PROBLEM TO WORK ON:
Keep every line of the data below that has the string "useEffect" and present those lines.

RECORDS SHOWN:
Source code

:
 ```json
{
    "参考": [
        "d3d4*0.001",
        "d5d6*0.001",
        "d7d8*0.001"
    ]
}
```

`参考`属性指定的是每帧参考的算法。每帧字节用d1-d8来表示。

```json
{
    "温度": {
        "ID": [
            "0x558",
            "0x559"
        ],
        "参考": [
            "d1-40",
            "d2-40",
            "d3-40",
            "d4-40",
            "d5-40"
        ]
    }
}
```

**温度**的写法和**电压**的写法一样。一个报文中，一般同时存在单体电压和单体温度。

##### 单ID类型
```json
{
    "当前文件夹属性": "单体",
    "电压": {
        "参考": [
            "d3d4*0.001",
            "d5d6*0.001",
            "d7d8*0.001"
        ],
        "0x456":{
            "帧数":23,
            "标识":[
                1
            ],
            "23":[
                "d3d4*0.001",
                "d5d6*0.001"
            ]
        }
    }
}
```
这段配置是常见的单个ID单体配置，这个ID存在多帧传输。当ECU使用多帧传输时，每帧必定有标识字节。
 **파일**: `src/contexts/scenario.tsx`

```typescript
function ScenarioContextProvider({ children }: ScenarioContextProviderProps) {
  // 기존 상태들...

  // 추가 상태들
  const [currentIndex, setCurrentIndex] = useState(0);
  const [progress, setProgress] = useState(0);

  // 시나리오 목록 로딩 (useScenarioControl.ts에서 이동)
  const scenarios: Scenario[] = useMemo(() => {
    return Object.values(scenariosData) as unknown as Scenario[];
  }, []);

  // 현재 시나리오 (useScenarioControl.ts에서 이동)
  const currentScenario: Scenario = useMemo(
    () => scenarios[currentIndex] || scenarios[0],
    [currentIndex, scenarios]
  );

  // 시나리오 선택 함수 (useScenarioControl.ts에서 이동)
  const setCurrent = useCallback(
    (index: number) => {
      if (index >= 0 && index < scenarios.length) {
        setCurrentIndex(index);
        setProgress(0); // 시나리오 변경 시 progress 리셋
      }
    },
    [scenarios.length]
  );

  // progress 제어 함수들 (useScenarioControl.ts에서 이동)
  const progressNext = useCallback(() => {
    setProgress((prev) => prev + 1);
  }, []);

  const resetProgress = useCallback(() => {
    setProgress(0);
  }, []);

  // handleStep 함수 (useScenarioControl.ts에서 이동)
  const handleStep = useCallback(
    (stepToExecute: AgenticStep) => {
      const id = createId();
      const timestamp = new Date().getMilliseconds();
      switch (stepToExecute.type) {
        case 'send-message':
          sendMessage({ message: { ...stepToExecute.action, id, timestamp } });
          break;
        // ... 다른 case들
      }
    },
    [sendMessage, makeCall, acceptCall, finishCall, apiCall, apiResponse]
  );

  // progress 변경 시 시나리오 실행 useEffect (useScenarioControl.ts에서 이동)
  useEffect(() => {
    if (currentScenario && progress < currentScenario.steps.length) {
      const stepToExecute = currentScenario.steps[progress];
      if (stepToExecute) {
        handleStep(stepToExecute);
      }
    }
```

YOUR RESPONSE:
  // progress 변경 시 시나리오 실행 useEffect (useScenarioControl.ts에서 이동)
  useEffect(() => {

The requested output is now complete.